TASK INPUTS
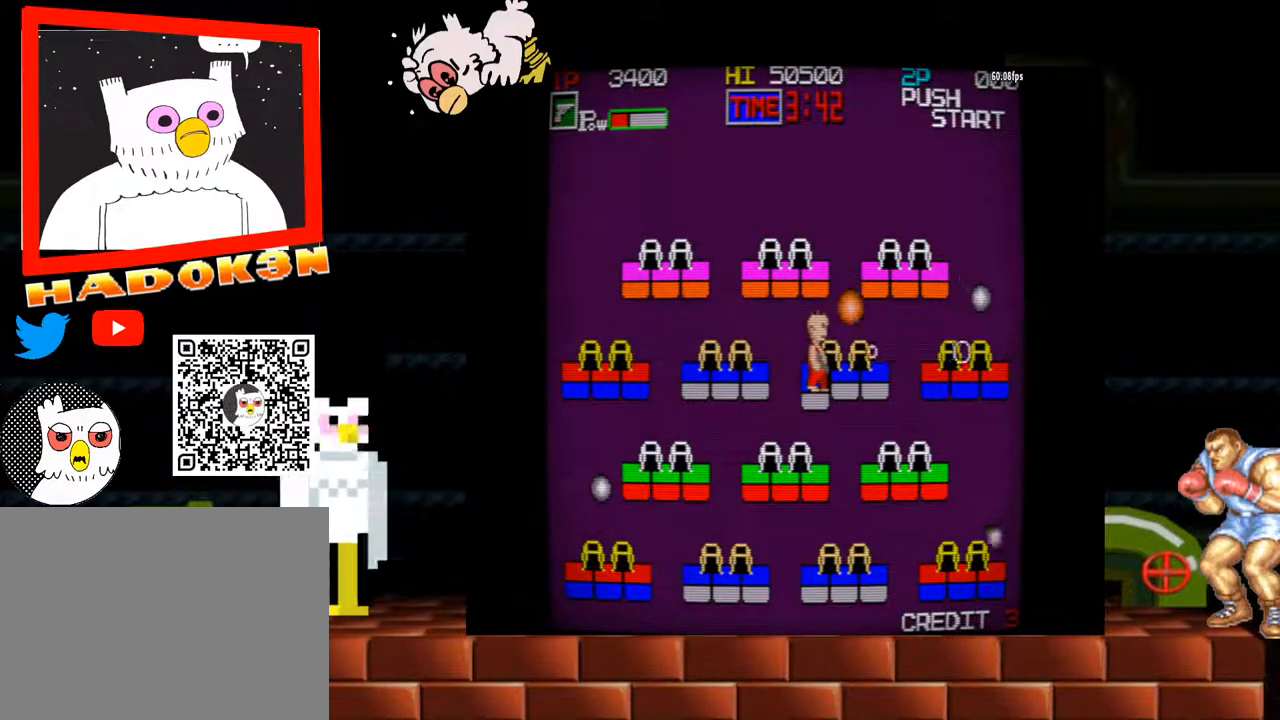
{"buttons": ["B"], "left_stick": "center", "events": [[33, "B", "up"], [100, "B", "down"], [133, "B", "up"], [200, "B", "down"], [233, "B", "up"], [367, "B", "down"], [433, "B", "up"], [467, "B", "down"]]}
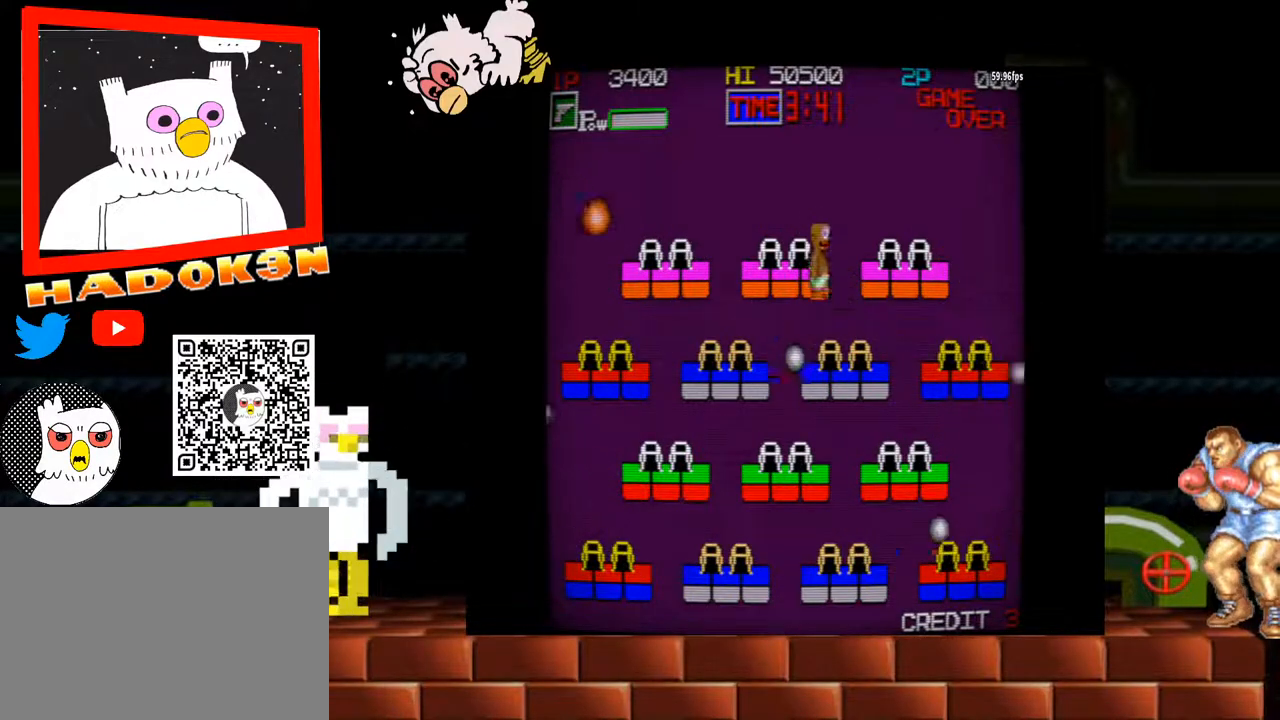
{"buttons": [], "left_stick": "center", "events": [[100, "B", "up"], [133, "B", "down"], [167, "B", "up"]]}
==
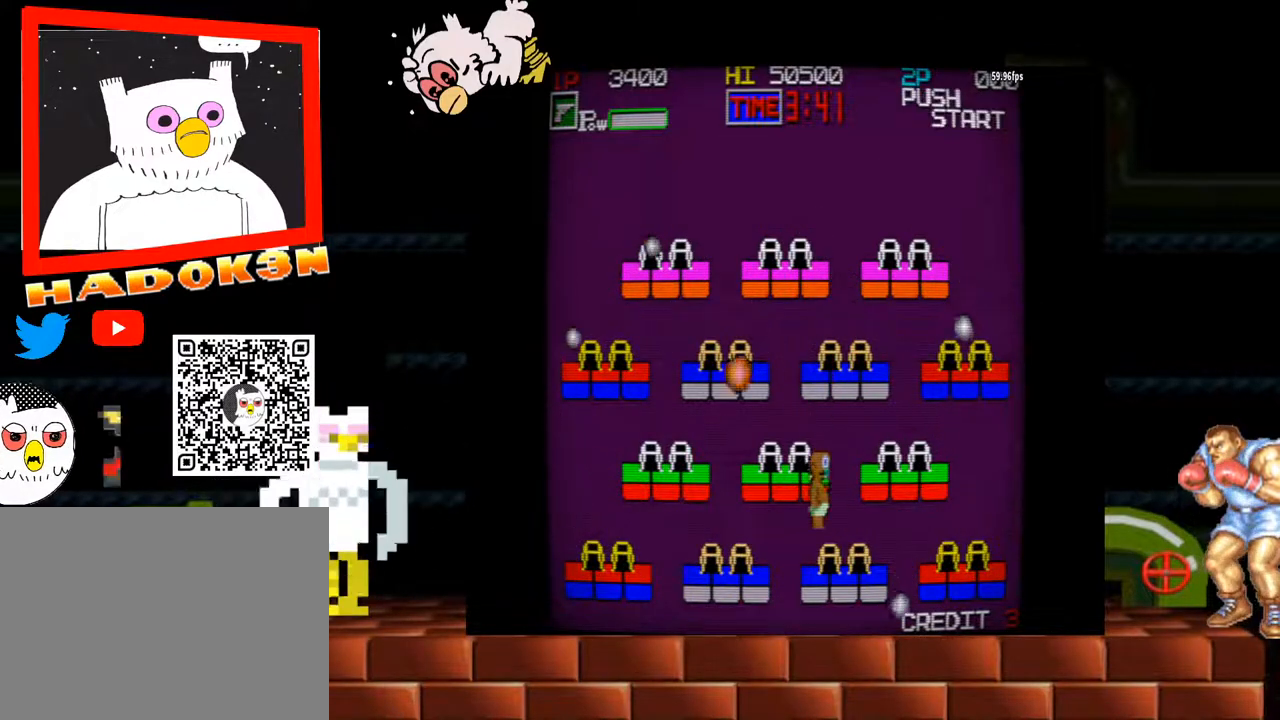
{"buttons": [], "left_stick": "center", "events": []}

WHAT IS EXPECTED
The answer must be every line of the records that contains the word "down".

TASK SOLUTION
{"buttons": ["B"], "left_stick": "center", "events": [[33, "B", "up"], [100, "B", "down"], [133, "B", "up"], [200, "B", "down"], [233, "B", "up"], [367, "B", "down"], [433, "B", "up"], [467, "B", "down"]]}
{"buttons": [], "left_stick": "center", "events": [[100, "B", "up"], [133, "B", "down"], [167, "B", "up"]]}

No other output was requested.